→ Exercise prompt:
Match on the string "cursor" in the entries below and return every matching line.

→ Web page revision data:

[Start of Attachment]

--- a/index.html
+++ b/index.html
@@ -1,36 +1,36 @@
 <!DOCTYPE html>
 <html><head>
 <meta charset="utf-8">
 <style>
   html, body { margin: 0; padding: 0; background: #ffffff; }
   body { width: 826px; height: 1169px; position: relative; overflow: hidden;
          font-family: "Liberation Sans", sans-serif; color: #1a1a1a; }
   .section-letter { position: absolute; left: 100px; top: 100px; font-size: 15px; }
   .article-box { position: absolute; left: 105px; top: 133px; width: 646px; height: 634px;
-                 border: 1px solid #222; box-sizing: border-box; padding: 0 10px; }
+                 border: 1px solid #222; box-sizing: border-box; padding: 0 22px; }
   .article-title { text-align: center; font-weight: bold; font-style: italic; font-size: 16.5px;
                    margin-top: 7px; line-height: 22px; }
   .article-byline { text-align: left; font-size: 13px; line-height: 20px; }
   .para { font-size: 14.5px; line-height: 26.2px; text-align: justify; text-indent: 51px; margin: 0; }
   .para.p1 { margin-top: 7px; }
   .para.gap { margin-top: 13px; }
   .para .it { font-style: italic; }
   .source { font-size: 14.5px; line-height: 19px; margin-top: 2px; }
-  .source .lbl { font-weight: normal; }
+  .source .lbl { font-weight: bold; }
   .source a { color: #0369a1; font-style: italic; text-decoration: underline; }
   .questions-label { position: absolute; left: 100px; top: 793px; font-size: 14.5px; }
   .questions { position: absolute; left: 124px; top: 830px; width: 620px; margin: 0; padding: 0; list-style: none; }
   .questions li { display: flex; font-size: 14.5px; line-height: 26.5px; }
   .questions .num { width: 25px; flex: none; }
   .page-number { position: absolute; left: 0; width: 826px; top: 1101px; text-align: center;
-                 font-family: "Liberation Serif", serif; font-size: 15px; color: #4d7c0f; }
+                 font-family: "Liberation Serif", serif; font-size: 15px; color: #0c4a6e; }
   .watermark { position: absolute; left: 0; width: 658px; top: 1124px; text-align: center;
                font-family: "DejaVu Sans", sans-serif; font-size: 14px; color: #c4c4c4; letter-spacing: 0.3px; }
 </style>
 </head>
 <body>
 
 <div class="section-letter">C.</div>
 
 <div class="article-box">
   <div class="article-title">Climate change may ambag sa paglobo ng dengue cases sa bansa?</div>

[End of Attachment]
[Start of Attachment]

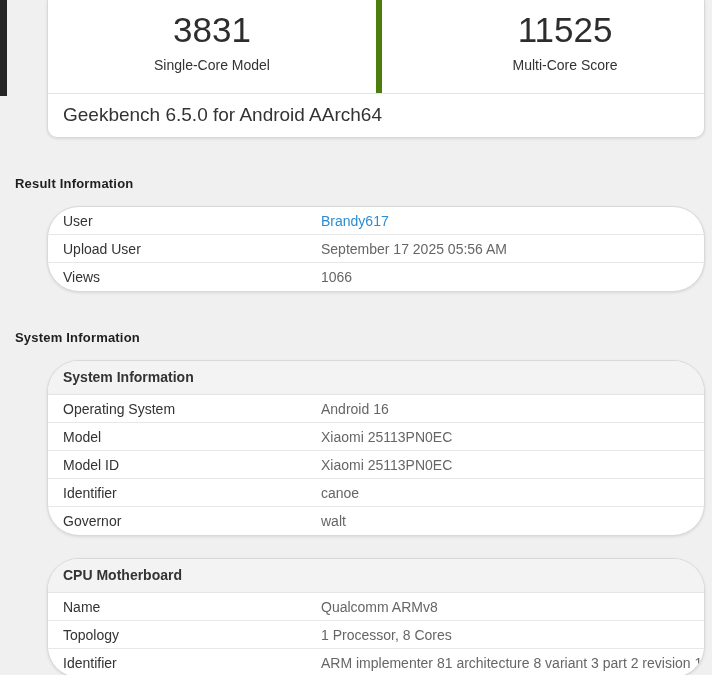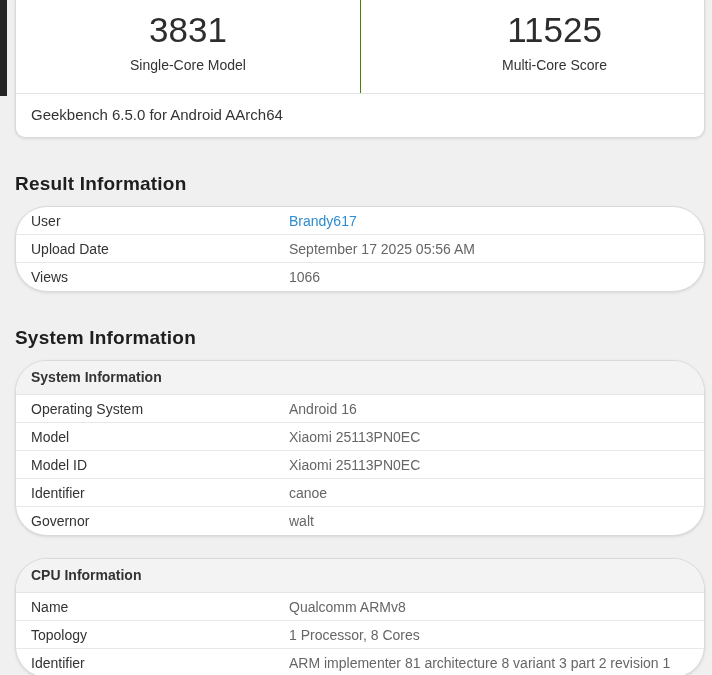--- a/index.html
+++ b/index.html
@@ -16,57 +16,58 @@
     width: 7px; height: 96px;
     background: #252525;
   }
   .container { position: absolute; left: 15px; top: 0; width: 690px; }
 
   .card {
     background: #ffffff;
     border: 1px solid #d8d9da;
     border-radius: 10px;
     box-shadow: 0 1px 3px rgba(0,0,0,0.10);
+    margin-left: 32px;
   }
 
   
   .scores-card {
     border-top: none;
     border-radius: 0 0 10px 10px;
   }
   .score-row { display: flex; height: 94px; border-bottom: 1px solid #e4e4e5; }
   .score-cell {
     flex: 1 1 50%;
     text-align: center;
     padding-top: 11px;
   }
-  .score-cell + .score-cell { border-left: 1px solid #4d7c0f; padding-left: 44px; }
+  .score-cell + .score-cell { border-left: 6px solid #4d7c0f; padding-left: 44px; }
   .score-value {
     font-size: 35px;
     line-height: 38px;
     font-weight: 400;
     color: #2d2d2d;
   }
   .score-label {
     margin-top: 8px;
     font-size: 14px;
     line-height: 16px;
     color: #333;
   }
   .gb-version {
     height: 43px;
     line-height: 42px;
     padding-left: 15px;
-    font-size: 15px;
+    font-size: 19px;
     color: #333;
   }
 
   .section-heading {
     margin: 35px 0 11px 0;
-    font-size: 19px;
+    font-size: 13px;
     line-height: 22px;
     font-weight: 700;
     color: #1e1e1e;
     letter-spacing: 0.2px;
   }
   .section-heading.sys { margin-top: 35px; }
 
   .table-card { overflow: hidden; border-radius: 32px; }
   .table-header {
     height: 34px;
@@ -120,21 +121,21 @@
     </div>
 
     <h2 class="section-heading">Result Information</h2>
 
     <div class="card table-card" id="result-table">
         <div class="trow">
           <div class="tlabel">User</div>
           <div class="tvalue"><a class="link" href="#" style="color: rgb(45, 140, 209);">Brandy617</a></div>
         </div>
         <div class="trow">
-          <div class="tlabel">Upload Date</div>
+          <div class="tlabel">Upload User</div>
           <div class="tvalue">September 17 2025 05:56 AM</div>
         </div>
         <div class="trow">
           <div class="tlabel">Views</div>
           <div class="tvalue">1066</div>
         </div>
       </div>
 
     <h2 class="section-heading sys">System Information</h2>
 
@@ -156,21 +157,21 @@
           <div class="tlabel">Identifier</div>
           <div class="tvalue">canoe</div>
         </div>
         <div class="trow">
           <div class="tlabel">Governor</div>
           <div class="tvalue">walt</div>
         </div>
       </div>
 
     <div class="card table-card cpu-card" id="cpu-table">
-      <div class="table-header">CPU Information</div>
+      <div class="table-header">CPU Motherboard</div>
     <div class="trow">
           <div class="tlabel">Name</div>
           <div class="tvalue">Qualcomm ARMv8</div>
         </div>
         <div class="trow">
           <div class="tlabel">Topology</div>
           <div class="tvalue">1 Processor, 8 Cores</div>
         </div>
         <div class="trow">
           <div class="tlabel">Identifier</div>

[End of Attachment]
[Start of Attachment]

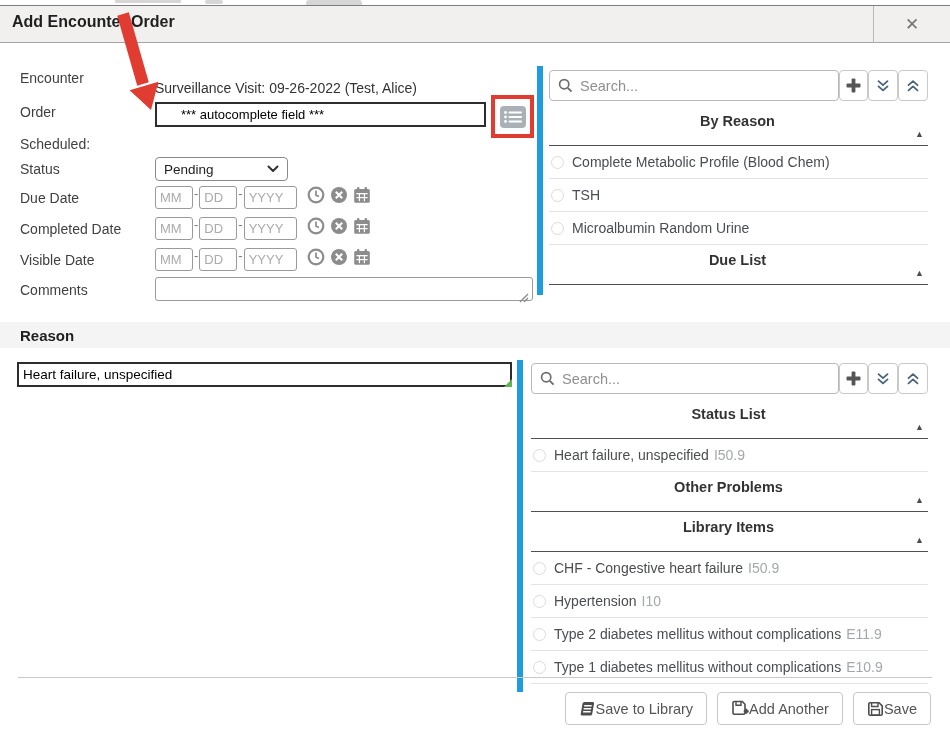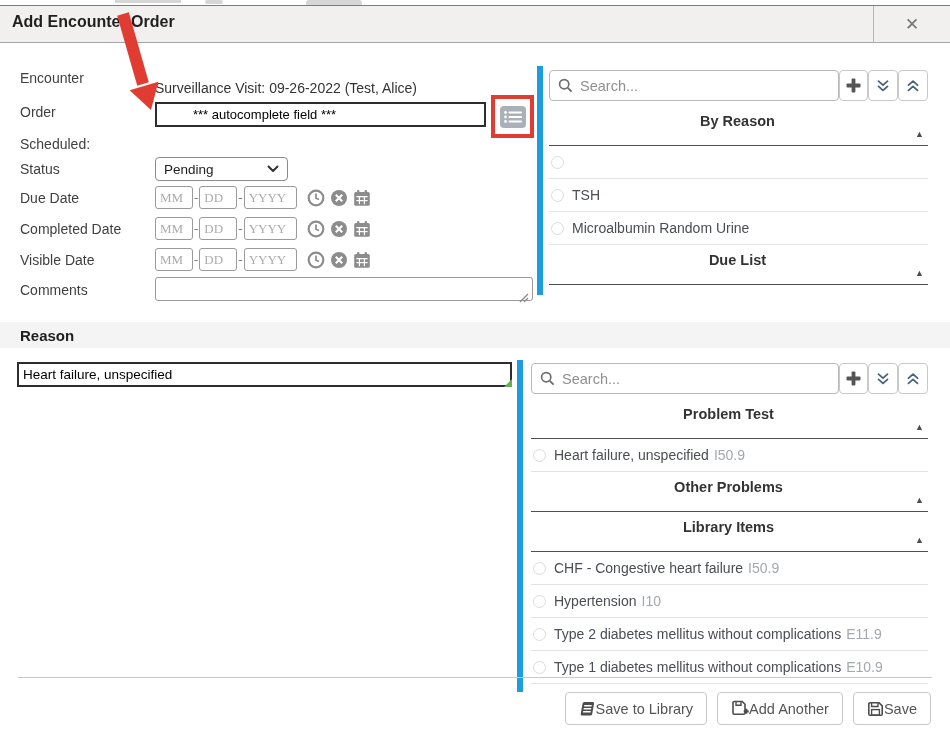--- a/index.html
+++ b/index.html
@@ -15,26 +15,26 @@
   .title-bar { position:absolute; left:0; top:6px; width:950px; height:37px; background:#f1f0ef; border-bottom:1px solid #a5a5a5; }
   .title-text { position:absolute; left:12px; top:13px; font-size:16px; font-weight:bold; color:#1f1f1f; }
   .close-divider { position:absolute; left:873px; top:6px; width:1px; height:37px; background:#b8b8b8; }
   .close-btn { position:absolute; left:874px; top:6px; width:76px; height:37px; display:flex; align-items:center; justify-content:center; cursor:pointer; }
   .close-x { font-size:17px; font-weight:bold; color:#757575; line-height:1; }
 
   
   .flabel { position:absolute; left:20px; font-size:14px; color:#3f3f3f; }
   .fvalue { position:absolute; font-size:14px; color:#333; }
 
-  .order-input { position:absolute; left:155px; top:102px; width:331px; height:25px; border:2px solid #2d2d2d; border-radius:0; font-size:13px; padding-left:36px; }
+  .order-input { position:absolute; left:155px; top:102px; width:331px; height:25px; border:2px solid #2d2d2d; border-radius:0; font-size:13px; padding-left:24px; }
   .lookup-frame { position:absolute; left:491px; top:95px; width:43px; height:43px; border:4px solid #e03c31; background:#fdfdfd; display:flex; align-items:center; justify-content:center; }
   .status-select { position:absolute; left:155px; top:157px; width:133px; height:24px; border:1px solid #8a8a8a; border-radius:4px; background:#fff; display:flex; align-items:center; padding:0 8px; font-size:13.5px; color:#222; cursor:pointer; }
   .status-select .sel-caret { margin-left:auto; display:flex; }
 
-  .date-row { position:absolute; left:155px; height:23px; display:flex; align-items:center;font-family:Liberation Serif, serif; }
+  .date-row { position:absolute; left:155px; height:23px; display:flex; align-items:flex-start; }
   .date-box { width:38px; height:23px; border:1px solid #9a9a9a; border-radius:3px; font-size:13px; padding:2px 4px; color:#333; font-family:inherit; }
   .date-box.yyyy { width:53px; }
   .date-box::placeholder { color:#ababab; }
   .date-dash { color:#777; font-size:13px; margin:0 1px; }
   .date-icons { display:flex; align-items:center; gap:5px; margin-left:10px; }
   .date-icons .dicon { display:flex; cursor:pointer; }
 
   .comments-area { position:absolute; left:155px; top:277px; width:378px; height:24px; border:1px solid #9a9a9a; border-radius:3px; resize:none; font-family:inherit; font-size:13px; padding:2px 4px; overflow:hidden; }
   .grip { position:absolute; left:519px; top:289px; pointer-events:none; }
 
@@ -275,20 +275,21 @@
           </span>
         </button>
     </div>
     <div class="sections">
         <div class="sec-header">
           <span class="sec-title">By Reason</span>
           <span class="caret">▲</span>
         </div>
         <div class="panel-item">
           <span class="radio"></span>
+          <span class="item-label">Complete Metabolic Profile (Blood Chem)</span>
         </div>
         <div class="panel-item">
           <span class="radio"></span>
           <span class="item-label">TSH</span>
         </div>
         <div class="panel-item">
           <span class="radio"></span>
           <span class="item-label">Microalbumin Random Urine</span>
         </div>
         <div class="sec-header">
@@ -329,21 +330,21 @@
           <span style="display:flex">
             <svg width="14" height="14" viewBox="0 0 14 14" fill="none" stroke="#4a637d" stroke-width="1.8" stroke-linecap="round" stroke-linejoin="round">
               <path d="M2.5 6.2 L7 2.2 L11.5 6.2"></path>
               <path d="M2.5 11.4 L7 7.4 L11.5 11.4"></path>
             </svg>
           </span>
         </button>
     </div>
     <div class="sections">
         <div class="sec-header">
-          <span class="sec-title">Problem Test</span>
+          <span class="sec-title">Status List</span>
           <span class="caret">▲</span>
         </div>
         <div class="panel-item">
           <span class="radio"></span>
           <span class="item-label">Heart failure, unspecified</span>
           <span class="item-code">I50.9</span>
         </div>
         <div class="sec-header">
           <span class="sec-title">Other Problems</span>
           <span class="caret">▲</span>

[End of Attachment]

→ Reply:
   .close-btn { position:absolute; left:874px; top:6px; width:76px; height:37px; display:flex; align-items:center; justify-content:center; cursor:pointer; }
   .status-select { position:absolute; left:155px; top:157px; width:133px; height:24px; border:1px solid #8a8a8a; border-radius:4px; background:#fff; display:flex; align-items:center; padding:0 8px; font-size:13.5px; color:#222; cursor:pointer; }
   .date-icons .dicon { display:flex; cursor:pointer; }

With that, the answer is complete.